Required work:
Every line in the material below that includes "CROSS" should be copied.

Data provided:
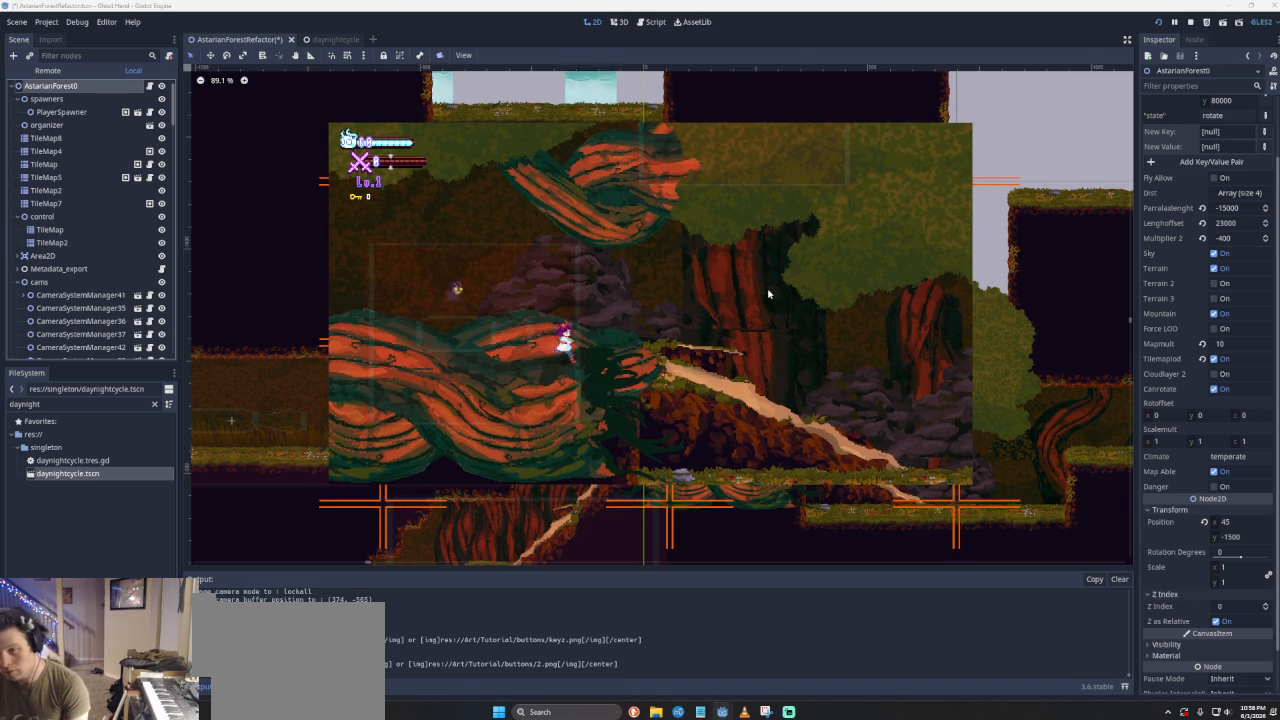
{"buttons": ["CROSS"], "left_stick": "left", "events": [[100, "left_stick", "left"], [500, "CROSS", "down"]]}
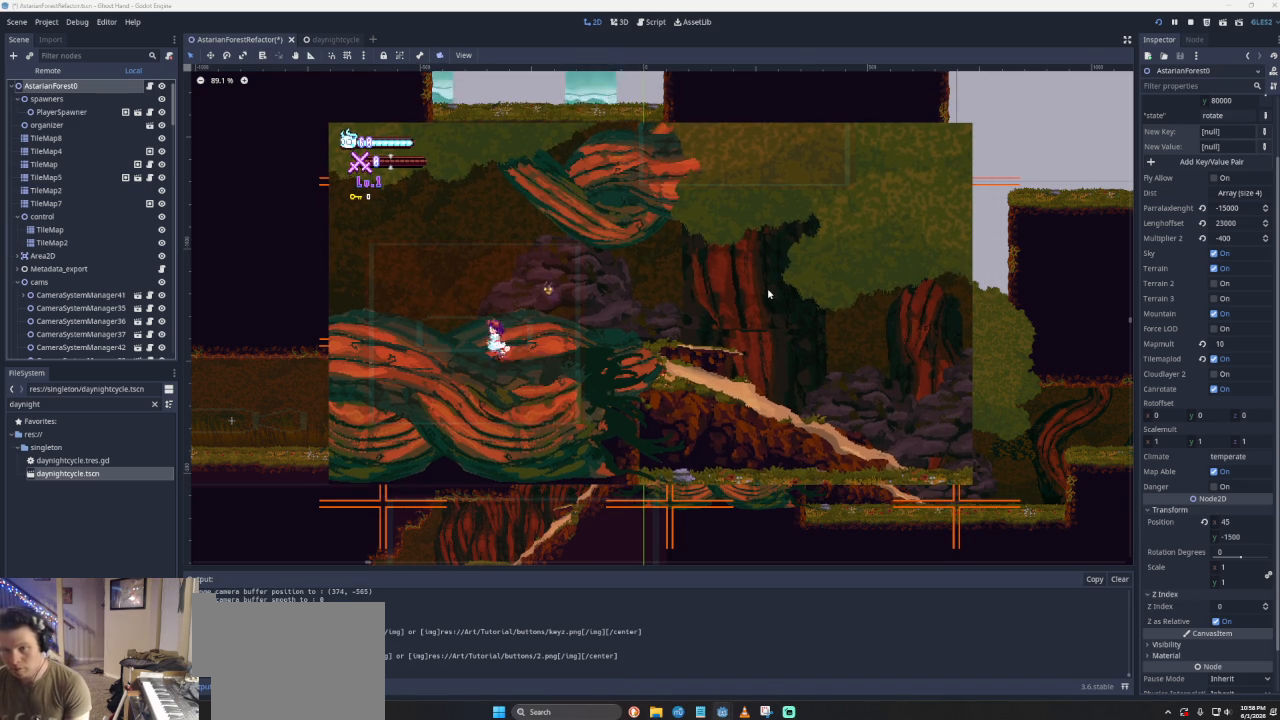
{"buttons": ["CROSS"], "left_stick": "right", "events": [[133, "left_stick", "center"], [333, "left_stick", "right"], [367, "CROSS", "up"], [467, "CROSS", "down"]]}
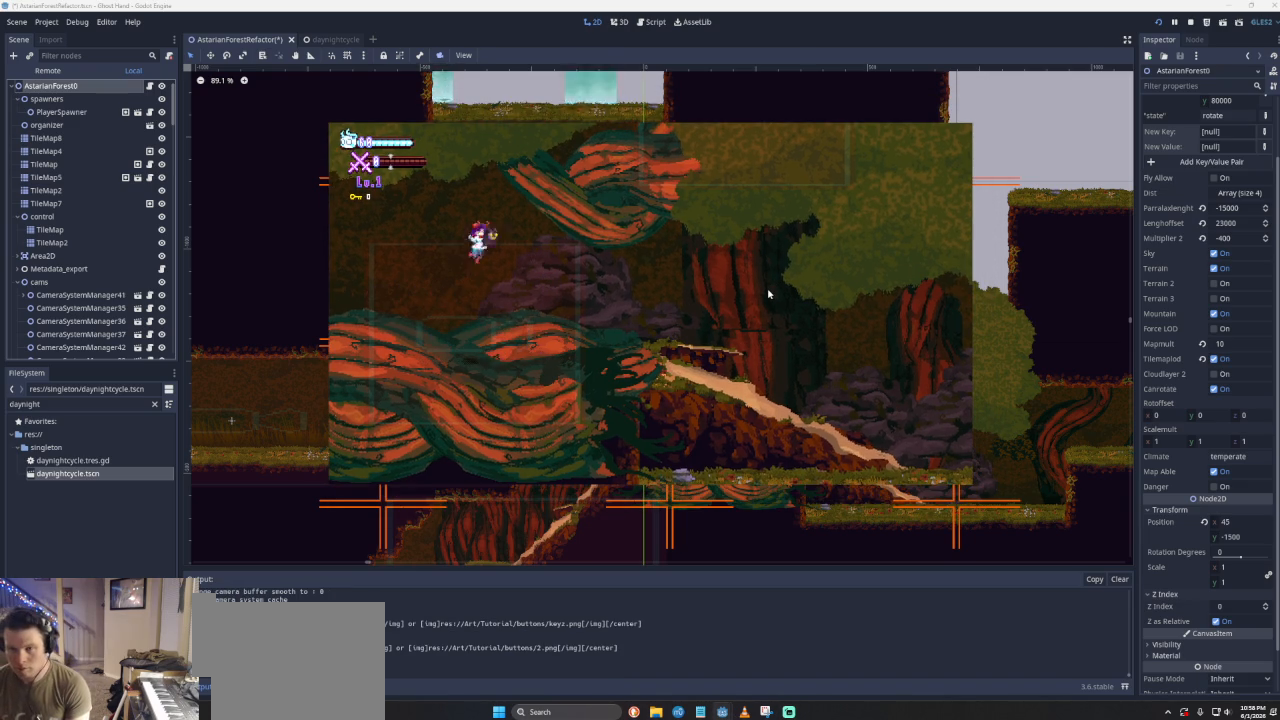
{"buttons": [], "left_stick": "center", "events": [[267, "CROSS", "up"], [267, "left_stick", "down-left"], [433, "left_stick", "center"]]}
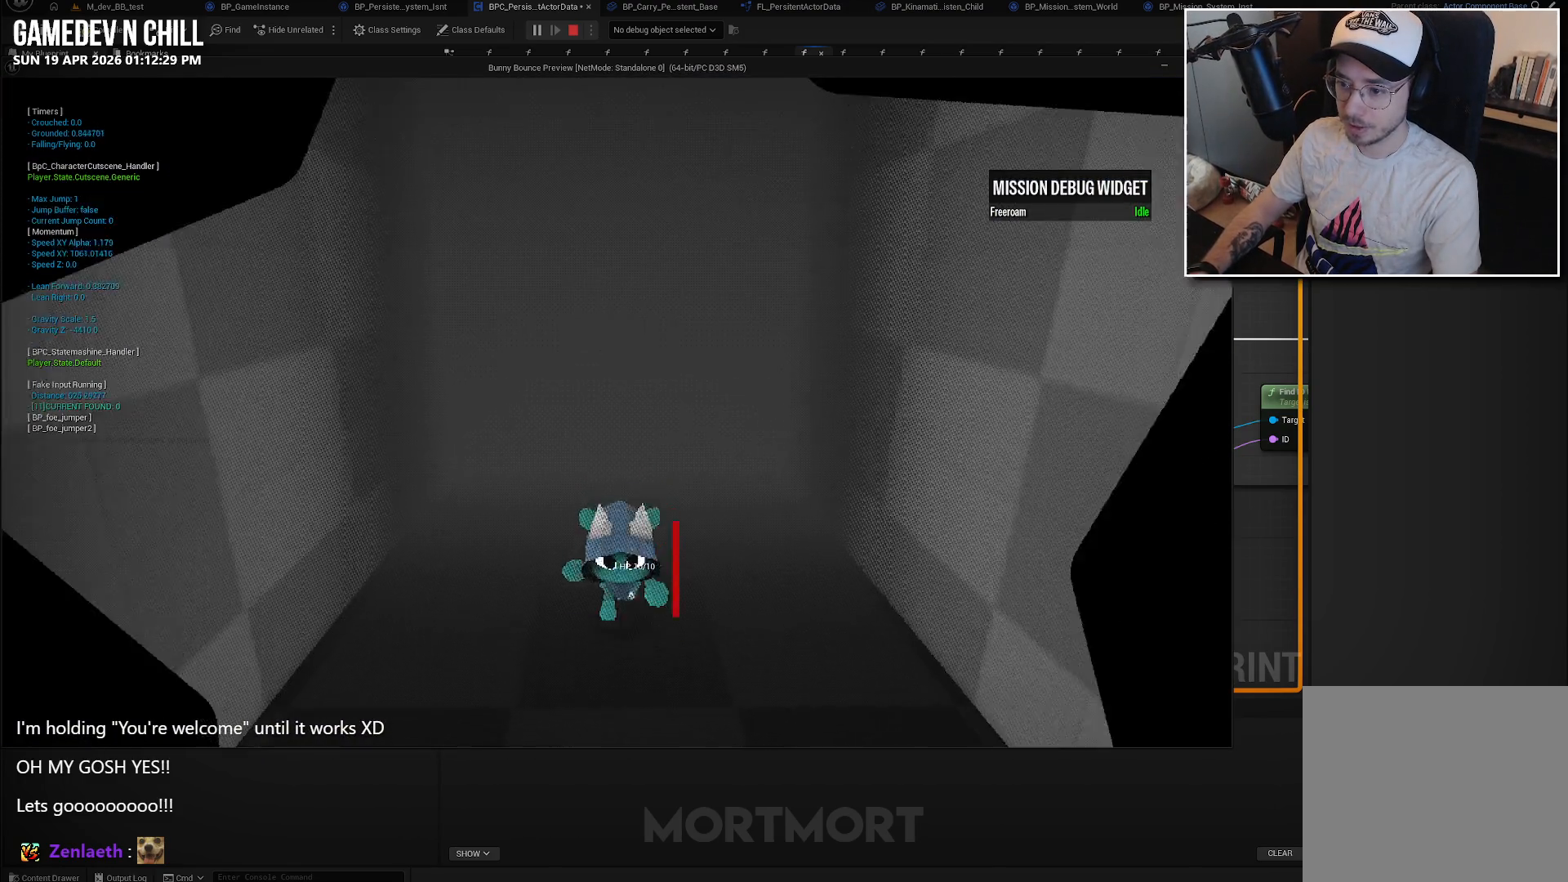
Gameplay with a controller (Xbox layout); each line is a JSON object with the inputs held at the frame after it. "events" lists button and stick changes between this image and that frame as [ms after this image, input, new state], when the widget could be followed in between.
{"buttons": [], "left_stick": "center", "right_stick": "center", "events": []}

Response:
{"buttons": ["CROSS"], "left_stick": "left", "events": [[100, "left_stick", "left"], [500, "CROSS", "down"]]}
{"buttons": ["CROSS"], "left_stick": "right", "events": [[133, "left_stick", "center"], [333, "left_stick", "right"], [367, "CROSS", "up"], [467, "CROSS", "down"]]}
{"buttons": [], "left_stick": "center", "events": [[267, "CROSS", "up"], [267, "left_stick", "down-left"], [433, "left_stick", "center"]]}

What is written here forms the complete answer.